**Input records:**
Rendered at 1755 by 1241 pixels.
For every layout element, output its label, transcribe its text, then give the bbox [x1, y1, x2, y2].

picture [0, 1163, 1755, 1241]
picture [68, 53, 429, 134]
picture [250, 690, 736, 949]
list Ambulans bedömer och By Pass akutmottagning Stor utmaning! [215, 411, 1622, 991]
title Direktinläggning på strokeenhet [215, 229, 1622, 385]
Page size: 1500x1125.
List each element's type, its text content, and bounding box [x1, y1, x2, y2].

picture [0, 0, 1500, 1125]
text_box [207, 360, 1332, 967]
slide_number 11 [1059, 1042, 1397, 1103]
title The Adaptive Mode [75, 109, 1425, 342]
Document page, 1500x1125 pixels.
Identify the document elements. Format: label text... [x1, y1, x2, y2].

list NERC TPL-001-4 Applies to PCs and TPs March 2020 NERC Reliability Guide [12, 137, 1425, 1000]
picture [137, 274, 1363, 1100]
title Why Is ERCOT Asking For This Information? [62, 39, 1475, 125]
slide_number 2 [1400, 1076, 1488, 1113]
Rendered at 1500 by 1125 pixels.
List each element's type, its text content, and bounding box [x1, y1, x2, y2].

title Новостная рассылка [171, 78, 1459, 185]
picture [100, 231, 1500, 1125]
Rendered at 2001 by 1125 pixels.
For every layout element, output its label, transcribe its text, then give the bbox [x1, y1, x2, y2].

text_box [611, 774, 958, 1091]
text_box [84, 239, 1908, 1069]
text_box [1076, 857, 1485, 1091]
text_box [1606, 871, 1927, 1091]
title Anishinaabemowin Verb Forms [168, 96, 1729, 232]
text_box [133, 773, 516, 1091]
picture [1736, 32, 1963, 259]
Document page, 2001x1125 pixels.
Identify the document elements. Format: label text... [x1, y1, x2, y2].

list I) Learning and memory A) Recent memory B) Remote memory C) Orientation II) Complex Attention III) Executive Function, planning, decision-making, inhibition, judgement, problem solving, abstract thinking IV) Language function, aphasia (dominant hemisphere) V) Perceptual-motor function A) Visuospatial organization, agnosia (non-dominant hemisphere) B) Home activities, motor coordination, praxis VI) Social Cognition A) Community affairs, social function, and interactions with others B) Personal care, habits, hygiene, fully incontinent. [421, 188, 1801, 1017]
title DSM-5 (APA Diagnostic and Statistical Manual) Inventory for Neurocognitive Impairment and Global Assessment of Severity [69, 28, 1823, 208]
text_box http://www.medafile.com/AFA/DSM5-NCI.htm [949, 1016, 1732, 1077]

**About this exercise:** Above is a listing; print exactly its lines from the one with "text_box [207, 360, 1332, 967]" through the one with "Document page, 2001x1125 pixels.", and no other lines.

**Finished exercise:**
text_box [207, 360, 1332, 967]
slide_number 11 [1059, 1042, 1397, 1103]
title The Adaptive Mode [75, 109, 1425, 342]
Document page, 1500x1125 pixels.
Identify the document elements. Format: label text... [x1, y1, x2, y2].

list NERC TPL-001-4 Applies to PCs and TPs March 2020 NERC Reliability Guide [12, 137, 1425, 1000]
picture [137, 274, 1363, 1100]
title Why Is ERCOT Asking For This Information? [62, 39, 1475, 125]
slide_number 2 [1400, 1076, 1488, 1113]
Rendered at 1500 by 1125 pixels.
List each element's type, its text content, and bounding box [x1, y1, x2, y2].

title Новостная рассылка [171, 78, 1459, 185]
picture [100, 231, 1500, 1125]
Rendered at 2001 by 1125 pixels.
For every layout element, output its label, transcribe its text, then give the bbox [x1, y1, x2, y2].

text_box [611, 774, 958, 1091]
text_box [84, 239, 1908, 1069]
text_box [1076, 857, 1485, 1091]
text_box [1606, 871, 1927, 1091]
title Anishinaabemowin Verb Forms [168, 96, 1729, 232]
text_box [133, 773, 516, 1091]
picture [1736, 32, 1963, 259]
Document page, 2001x1125 pixels.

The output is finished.